Now, back in attempting to build land…we reconnected with the bank to gauge where things were with the new interest rate hikes. Before moving forward with our new plans, we wanted to ensure all of the numbers still worked out. Hanging up the phone from that call a month ago, the feeling of complete defeat was deafening. With the cost of materials still so high and with interest rates skyrocketing, the cost to build even this small home will put us so far beyond budget that it is unattainable.

So, here we are. Bottom of the canyon. Grave bottom of the freaking canyon. To give perspective…when we started this journey two years ago, the cost to build was around $125/sq foot and rates were at 2.5%. Now the cost to build is $200/sq foot and rates are headed toward 8% and no end in sight.

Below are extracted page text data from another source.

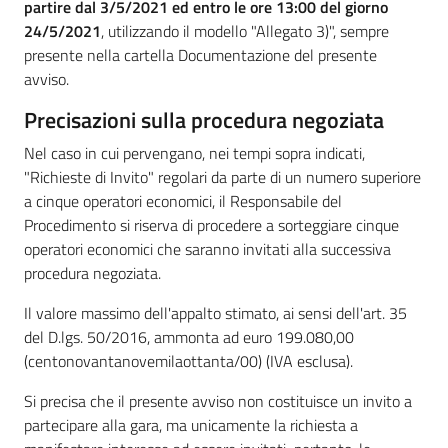
partire dal 3/5/2021 ed entro le ore 13:00 del giorno
24/5/2021
, utilizzando il modello "Allegato 3)", sempre
presente nella cartella Documentazione del presente
avviso.
Precisazioni sulla procedura negoziata
Nel caso in cui pervengano, nei tempi sopra indicati,
"Richieste di Invito" regolari da parte di un numero superiore
a cinque operatori economici, il Responsabile del
Procedimento si riserva di procedere a sorteggiare cinque
operatori economici che saranno invitati alla successiva
procedura negoziata.
Il valore massimo dell'appalto stimato, ai sensi dell'art. 35
del D.lgs. 50/2016, ammonta ad euro 199.080,00
(centonovantanovemilaottanta/00) (IVA esclusa).
Si precisa che il presente avviso non costituisce un invito a
partecipare alla gara, ma unicamente la richiesta a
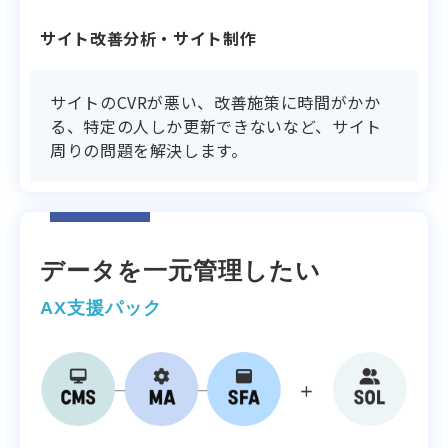
サイト改善分析・サイト制作
サイトのCVRが悪い、改善施策に時間がかか
る、特定の人しか更新できないなど、サイト
周りの問題を解決します。
データを一元管理したい
AX支援パック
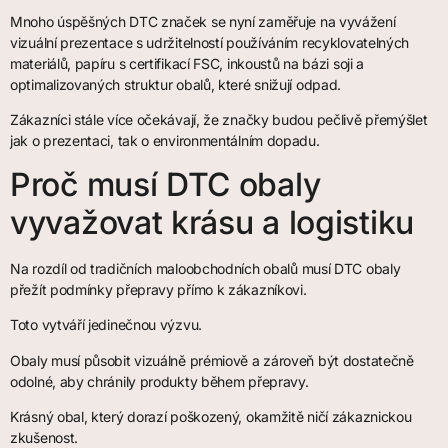
Mnoho úspěšných DTC značek se nyní zaměřuje na vyvážení
vizuální prezentace s udržitelností používáním recyklovatelných
materiálů, papíru s certifikací FSC, inkoustů na bázi soji a
optimalizovaných struktur obalů, které snižují odpad.
Zákazníci stále více očekávají, že značky budou pečlivě přemýšlet
jak o prezentaci, tak o environmentálním dopadu.
Proč musí DTC obaly
vyvažovat krásu a logistiku
Na rozdíl od tradičních maloobchodních obalů musí DTC obaly
přežít podmínky přepravy přímo k zákazníkovi.
Toto vytváří jedinečnou výzvu.
Obaly musí působit vizuálně prémiově a zároveň být dostatečně
odolné, aby chránily produkty během přepravy.
Krásný obal, který dorazí poškozený, okamžitě ničí zákaznickou
zkušenost.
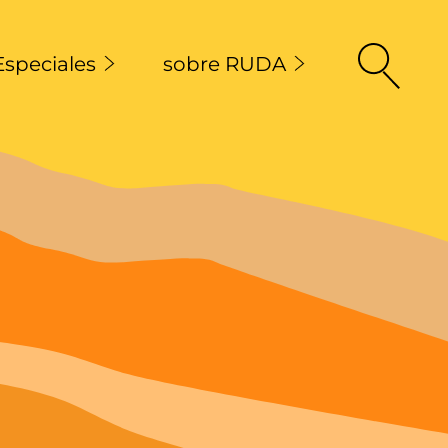
Especiales
sobre RUDA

Not to mention, we are now two years in to commuting 30 minutes to school and work every single day, at least twice. I’m so grateful for this place to live, don’t get me wrong. Please don’t get me wrong. I thank God for it daily. But, I am tired and gas is over $5 a gallon…so that all adds up.

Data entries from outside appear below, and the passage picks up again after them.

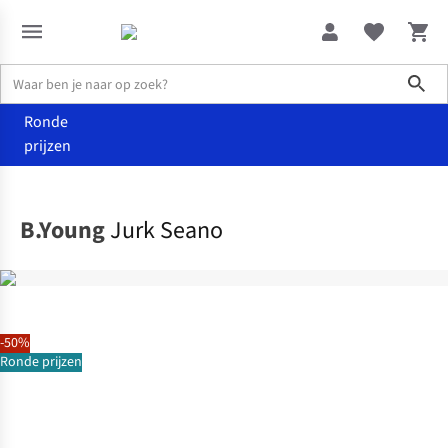
Sho
Ronde
prijzen
Kleding
Jurken
B.Young
Jurk Seano
-50%
Ronde prijzen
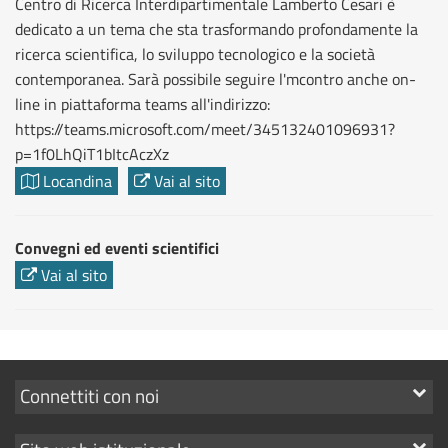
Centro di Ricerca Interdipartimentale Lamberto Cesari è
dedicato a un tema che sta trasformando profondamente la
ricerca scientifica, lo sviluppo tecnologico e la società
contemporanea. Sarà possibile seguire l'mcontro anche on-
line in piattaforma teams all'indirizzo:
https://teams.microsoft.com/meet/345132401096931?
p=1f0LhQiT1bItcAczXz
Locandina
Vai al sito
Convegni ed eventi scientifici
Vai al sito
Mostra
Connettiti con noi
i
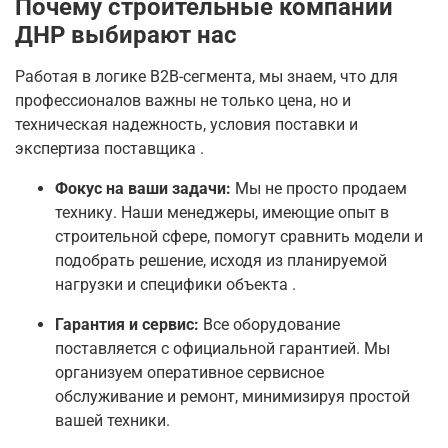
Почему строительные компании
ДНР выбирают нас
Работая в логике B2B-сегмента, мы знаем, что для
профессионалов важны не только цена, но и
техническая надежность, условия поставки и
экспертиза поставщика
.
Фокус на ваши задачи:
Мы не просто продаем
технику. Наши менеджеры, имеющие опыт в
строительной сфере, помогут сравнить модели и
подобрать решение, исходя из планируемой
нагрузки и специфики объекта
.
Гарантия и сервис:
Все оборудование
поставляется с официальной гарантией. Мы
организуем оперативное сервисное
обслуживание и ремонт, минимизируя простой
вашей техники.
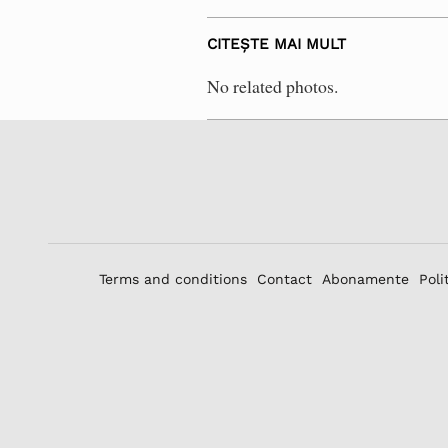
CITEȘTE MAI MULT
No related photos.
Terms and conditions
Contact
Abonamente
Poli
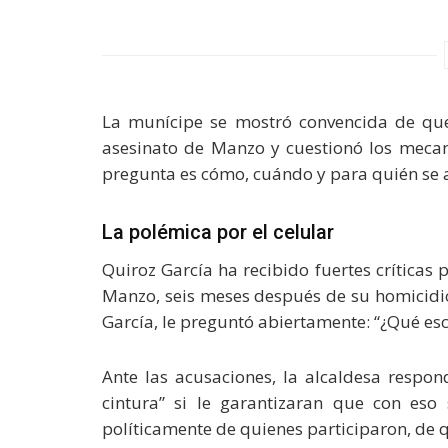
La munícipe se mostró convencida de que
asesinato de Manzo y cuestionó los mecan
pregunta es cómo, cuándo y para quién se a
La polémica por el celular
Quiroz García ha recibido fuertes críticas 
Manzo, seis meses después de su homicidio
García, le preguntó abiertamente: “¿Qué es
Ante las acusaciones, la alcaldesa respon
cintura” si le garantizaran que con eso
políticamente de quienes participaron, de q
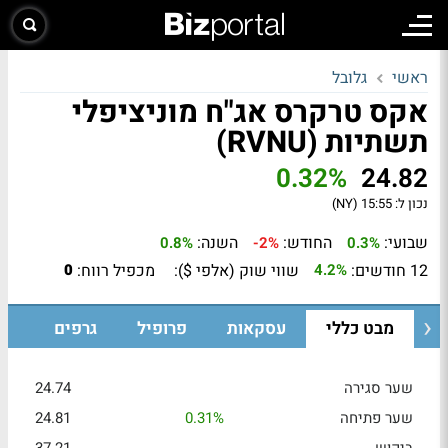
ראשי
גלובל
אקס טרקרס אג"ח מוניציפלי
תשתיות (RVNU)
0.32%
24.82
נכון ל:
15:55 (NY)
שבועי:
החודש:
השנה:
0.8%
-2%
0.3%
12 חודשים:
שווי שוק (אלפי $):
מכפיל רווח:
0
4.2%
מבט כללי
עסקאות
פרופיל
גרפים
שער סגירה
24.74
שער פתיחה
0.31%
24.81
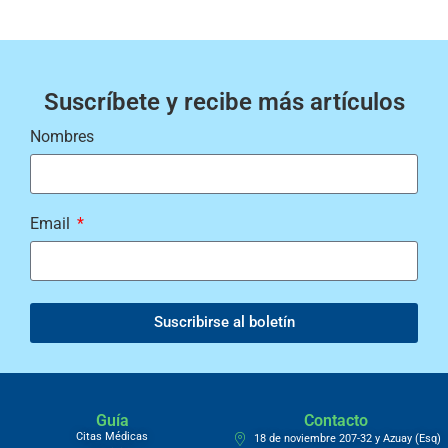
Suscríbete y recibe más artículos
Nombres
Email
Suscribirse al boletín
Guía
Contacto
Citas Médicas
18 de noviembre 207-32 y Azuay (Esq)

Through the anger and they grey days (literally and mentally) I’m awakening to the understanding that this is all part of a larger plan. The walls we keep hitting, though I hate them, I know are leading us to where we are supposed to be. I’m unsure of what that looks like yet, but I know we will get there. And, I’m so glad to have a determined and faith-filled husband by my side through it all. We seem to find a balance of allowing one another to wallow and then helping pulling each other out of it and for that I am so very grateful.

And for the past number of months, I’ve just needed to grieve the loss of how I envisioned this all going. To sit and simmer in frustration. Perhaps to allow myself to feel emotions I don’t like and to turn them into fuel to make this dream happen. However and whenever it all pans out.

I know we have an amazing God in charge of our life and I know that we are on this earth for a purpose. Our dream and plans for our farm are created from the combination of the gifts that Craig and I both have. Gifts that I believe we are put in this beautiful world to share - Craig’s love for farming, growing and family and my love for design, community and connection. I know we will create this place and we will continue this dream, we just don’t quite know what that looks like yet.

This past four years life life (ie - new baby, new job, new house, this journey…) has been such a lesson in learning to be flexible, to adapt, to lean on faith and to realize what is important to us. About letting go and trusting that God’s plan for this life is better than what I have in my mind. I will keep those things front and center of mind as we continue through this journey. I am also realizing the importance of allowing myself to feel angry and frustrated and to sit in those emotions that I so dislike.

I realize that walking through those emotions, I feel a bit like a lemon in a juicer. Twisting and gutting me in ways that help me hone in on what really matters and pour the best part out. Lately I feel like that battered lemon but I know that the contents being poured in the bottom of this metaphorical bowl, are the good life lessons I’m learning.

And I know, in God’s timing, that those lessons - that lemon juice - will make one hell of a pitcher of lemonade. And you - friends and family who have cheered us along in this journey - are the first invited over to join us for a glass on the porch, looking out over our gardens. I promise, we will get there and I can’t wait to look back and celebrate together.